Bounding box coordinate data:

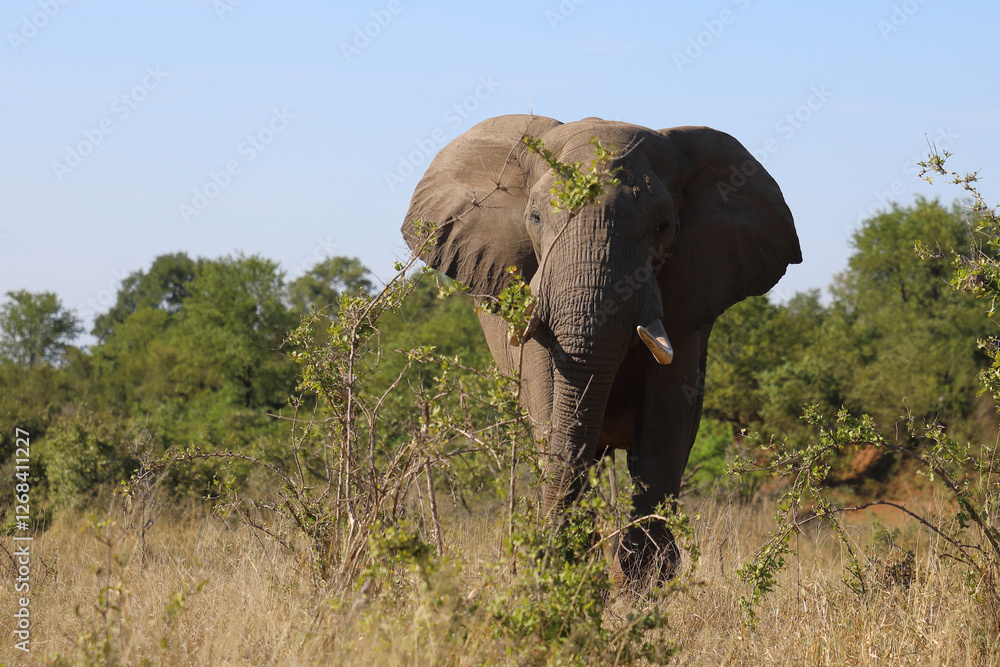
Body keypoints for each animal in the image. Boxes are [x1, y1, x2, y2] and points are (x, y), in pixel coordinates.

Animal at [400, 114, 801, 583]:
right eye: (535, 217)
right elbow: (550, 405)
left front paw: (643, 581)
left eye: (664, 227)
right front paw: (571, 568)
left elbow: (664, 424)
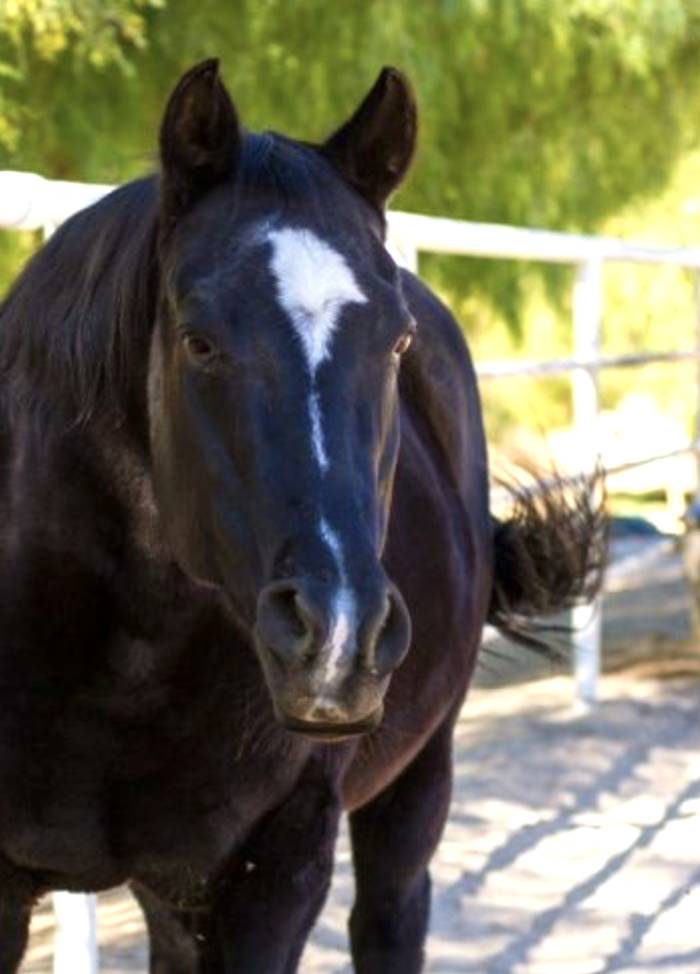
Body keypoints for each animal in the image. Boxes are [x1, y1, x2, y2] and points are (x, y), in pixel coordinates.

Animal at [0, 60, 604, 972]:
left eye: (396, 343)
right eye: (198, 340)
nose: (339, 639)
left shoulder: (275, 872)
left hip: (417, 779)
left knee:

* WORK TO BE COMPLETED *
When you transcribe the entries, reproduce each line exactly and skip any picture.

* ANSWER *
Body keypoints for each animal in the image. Boxes are [x1, y1, x2, y2] and points are (x, y), in pixel coordinates.

Animal at [400, 114, 801, 583]:
right eye: (535, 217)
right elbow: (550, 405)
left front paw: (643, 581)
left eye: (664, 227)
right front paw: (571, 568)
left elbow: (664, 424)
Body keypoints for each animal in the image. Boxes are [x1, y1, x2, y2] and points are (x, y), in pixel coordinates.

Animal at [0, 60, 604, 972]:
left eye: (396, 343)
right eye: (198, 340)
nose: (339, 639)
left shoulder: (275, 872)
left hip: (417, 779)
left knee:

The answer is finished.